Do we look like teenagers? Does she think we’re teenagers? I’ve taught teenagers, so I should hope I don’t look like one. We pondered this for a few minutes as we decided whether to return for the free food. I wondered if maybe it wasn’t a teen-specific event and open to everyone and did an internet search to confirm. What I found was that the building was called a Community Center, not a Teen Center! “We’re part of the community!” I exclaimed, still clearly wanting free food. We felt better about the situation; obviously that older woman had recognized our correct ages and had extended us a legitimate invitation. We discussed bringing some beer to share, but decided to just be takers in this instance.

On our walk over, we discussed worst-case scenarios: gross cheap pizza, lots of kids, and it not being a large-screen TV. This was supposed to be just funny speculation.

When we arrived, Dan peered in through the door and tried to signal for us to abort (sorry, Tim Tebow), but I had already greeted the older woman who led us inside.

This was not a Community Center -- this was a Teen Center.

If the placard stating the fact were not enough, the posters about not bullying, the computers in the corner with signs about limiting your MySpace time, and the room full of teenagers would have probably tipped us off.

Unsure of how to back out, we sat amongst the group of teenagers and a Reverend, who kept encouraging us to eat.
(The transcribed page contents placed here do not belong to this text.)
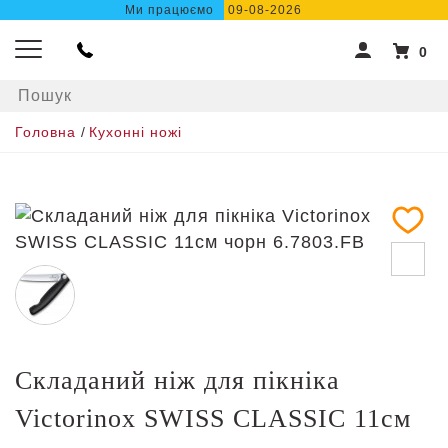
Ми працюємо
09-08-2026
0
Головна
/
Кухонні ножі
Складаний ніж для пікніка
Victorinox SWISS CLASSIC 11см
I mean, that’s what we were there for, but it’s surprising the appetite a couple of guys in their mid-twenties can lose when they realize they’ve acidentally crashed a teen center party. Our worst-case scenario was unfolding: there wasn’t even a TV, instead the game was being projected with a large yet grainy picture. Plus, the pizza was just cheap HAR. I think our presence kind of distracted the kids from the game; I’m sure they were thinking, “What are these old dudes doing here?” for which I do not blame do them, as I would think the same in their position.

In a very awkward fashion, we sat quietly for the entire second quarter with our new teen friends, occasionally muttering things to each other about how we’d end up on some pervert lists for showing up here and how glad we were that we hadn’t decided to bring beer to the event. We also tried to plot an escape that wouldn’t seem too rude, before deciding that the best exit was just a simple exit where we said good-bye and thanks. Of course, I had to foul up the plan by tripping on the cord that was operating the projector. Fortunately, I didn’t break or unplug anything, but I did cause a big scene, which provoked the teens to laugh, so I was feeling my ALL-TIME COOLEST at that moment.
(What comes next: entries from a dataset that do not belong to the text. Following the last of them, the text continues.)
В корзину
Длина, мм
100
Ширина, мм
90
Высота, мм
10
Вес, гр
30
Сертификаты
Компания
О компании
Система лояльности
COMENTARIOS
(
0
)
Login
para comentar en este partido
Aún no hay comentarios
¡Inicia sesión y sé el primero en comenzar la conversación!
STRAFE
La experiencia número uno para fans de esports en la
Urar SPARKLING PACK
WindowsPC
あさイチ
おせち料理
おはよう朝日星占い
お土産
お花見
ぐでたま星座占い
Arriving home, we wasted no time cracking open some adult beverages, just in time to watch The Who decompose on the halftime show. Seriously, CBS, if you were that desperate to promote CSI, perhaps you should have just invited the respective casts to sing on stage. As for the second half of the game… whatever. It was good, but I kept changing my allegiance to root for the team that was losing. It seemed like a fun plan, but it was one that was going to end in almost certain disappointment, unless one team scored in the last possible second.

I’ll be a better football fan next year, guys. Meet you at the Teen Center!